#### Görevler ve Alıştırmalar
(A) Köle ticareti yazısına göre köle sahibine hangi adlar verilir?
(B) Köle ticareti yazısının "Kölelik, bir insanın başka" sözlerinden başlayıp "en onursuz hareketi!" sözleri de dahil olmak üzere olan kısmını hiç değiştirmeden geri ver.
(C) Köle ticareti yazısını kaldığı yerden sürdür.

#### Verilen Metin
......

Lütfen bekleyin..


Fatih Oruç

Batının Köle Ticareti

07 Şubat 2017, 22:52 - Okunma: 3110

Kölelik, bir insanın başka birinin malı ve mülkü olması. Başka bir kişinin malı ve mülkü olan kişiye köle, memlûk veya kul; köle sahibine ise efendi veya mevla denir.

Dünyada çeşitli yön ve boyutlarıyla devam eden insanlığın en onursuz hareketi!

Önce Eski Yunan'da kölelik çok ciddi manada artmaya başladı. Köle sayısı çok artan Roma İmparatorluğunda, kölelerin bazıları madenlerde ve taş ocaklarında çalıştırılırken, bazıları da halkı eğlendirmek amacıyla vahşi hayvanlarla ya da birbirleriyle ölümüne dövüştürülürdü.

 

Toplumların genişlemesi, medeniyetin ilerlemesi köleliği ortadan kaldırmadı, şeklini değiştirdi.

 Yeni ülkelerin keşfi ve sömürgeleşmeyle birlikte ırksal, göçe dayalı ve acımasız bir kölelik olgusu doğdu. Buna da “Atlantik Köle Ticareti” denildi.

15. Yüzyıldan 19. Yüzyıla kadar tarihte eşi benzeri görülmemiş şekilde Afrika halklarının

köleleştirilmesi sistematik olarak uygulandı.

......

Bir veri kümesinden kayıtlar:

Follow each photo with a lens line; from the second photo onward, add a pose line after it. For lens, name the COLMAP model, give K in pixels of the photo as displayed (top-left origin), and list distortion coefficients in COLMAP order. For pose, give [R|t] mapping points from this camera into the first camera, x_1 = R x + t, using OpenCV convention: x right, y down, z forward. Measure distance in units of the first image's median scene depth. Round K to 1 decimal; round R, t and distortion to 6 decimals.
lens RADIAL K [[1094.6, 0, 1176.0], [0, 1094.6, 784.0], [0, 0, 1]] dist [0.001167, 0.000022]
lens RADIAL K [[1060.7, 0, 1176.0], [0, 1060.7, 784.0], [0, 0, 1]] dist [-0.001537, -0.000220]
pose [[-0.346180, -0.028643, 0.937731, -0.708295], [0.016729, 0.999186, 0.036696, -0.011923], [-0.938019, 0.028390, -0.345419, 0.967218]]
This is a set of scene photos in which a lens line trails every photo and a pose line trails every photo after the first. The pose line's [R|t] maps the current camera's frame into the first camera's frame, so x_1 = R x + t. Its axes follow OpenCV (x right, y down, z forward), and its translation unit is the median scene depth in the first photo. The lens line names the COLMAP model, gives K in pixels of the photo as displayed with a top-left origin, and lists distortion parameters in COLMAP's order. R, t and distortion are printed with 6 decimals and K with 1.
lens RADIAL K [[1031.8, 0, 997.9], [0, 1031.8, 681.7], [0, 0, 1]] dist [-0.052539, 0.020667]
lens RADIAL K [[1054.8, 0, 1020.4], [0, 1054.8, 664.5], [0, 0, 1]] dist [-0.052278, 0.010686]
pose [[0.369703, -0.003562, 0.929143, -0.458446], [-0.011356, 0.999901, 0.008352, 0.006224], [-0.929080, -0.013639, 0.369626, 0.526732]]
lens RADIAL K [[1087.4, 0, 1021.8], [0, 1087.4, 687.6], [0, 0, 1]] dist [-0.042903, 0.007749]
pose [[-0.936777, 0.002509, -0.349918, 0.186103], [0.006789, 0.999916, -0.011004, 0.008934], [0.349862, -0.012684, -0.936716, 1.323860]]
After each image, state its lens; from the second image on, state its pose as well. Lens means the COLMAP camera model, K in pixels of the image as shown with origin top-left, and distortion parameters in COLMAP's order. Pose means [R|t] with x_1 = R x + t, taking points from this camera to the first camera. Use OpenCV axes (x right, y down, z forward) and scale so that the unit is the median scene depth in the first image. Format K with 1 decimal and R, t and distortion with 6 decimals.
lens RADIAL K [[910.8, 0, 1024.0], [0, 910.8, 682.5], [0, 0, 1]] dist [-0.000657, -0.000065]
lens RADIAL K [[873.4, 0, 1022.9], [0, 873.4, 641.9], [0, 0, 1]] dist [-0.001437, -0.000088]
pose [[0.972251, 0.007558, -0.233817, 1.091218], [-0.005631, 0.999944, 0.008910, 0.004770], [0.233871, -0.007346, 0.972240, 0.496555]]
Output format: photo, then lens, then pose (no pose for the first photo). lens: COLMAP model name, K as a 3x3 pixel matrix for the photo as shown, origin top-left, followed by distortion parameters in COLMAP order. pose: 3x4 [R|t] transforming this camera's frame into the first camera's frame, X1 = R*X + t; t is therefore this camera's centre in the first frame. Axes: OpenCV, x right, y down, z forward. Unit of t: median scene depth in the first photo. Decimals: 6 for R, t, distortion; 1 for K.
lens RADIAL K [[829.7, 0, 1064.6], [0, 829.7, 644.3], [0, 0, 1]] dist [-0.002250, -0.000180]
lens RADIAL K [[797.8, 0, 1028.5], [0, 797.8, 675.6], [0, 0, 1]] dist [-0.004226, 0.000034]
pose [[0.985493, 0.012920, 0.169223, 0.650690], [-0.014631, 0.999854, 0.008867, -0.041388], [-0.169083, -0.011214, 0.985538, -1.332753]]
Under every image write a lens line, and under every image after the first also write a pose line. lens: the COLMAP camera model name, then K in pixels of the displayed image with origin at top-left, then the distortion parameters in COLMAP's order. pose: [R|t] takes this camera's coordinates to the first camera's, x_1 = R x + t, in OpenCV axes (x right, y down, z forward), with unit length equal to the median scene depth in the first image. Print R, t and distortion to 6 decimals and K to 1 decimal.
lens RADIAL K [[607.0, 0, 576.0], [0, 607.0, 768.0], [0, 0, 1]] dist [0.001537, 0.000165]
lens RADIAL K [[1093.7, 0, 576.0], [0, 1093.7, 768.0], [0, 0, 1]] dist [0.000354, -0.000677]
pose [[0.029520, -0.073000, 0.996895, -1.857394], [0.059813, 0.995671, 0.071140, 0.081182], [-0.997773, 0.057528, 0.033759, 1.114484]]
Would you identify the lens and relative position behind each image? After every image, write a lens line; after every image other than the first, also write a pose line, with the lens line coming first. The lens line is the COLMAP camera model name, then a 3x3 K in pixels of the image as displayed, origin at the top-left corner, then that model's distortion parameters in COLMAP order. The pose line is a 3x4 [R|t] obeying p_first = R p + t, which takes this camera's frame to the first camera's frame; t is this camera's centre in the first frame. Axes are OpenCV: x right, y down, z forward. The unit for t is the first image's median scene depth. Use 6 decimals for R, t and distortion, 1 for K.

......

#### Cevap Listesi
(A) Efendi veya mevla.

(B)
Kölelik, bir insanın başka birinin malı ve mülkü olması. Başka bir kişinin malı ve mülkü olan kişiye köle, memlûk veya kul; köle sahibine ise efendi veya mevla denir.

Dünyada çeşitli yön ve boyutlarıyla devam eden insanlığın en onursuz hareketi!

(C)
Transatlantik köle ticareti, Avrupalıların Amerikan kolonilerinde ve daha sonra Amerika eyaletlerinde işgücü ihtiyacından ortaya çıkmıştır. Amerika’da Avrupa kolonilerinde ki tarım çiftliklerinde çalıştırılan Kızılderililerin savaş ve salgın hastalık yüzünden telef olması üzerine, işgücü olarak ucuz Afrikalı köle talep edilmeye başlandı.

 

Atlantik köle ticareti, Portekizliler tarafından başlatıldı. Daha sonra İspanya, Fransa, İngiltere, İskoçya, Almanya, Danimarka ve Hollanda tarafından devam ettirildi.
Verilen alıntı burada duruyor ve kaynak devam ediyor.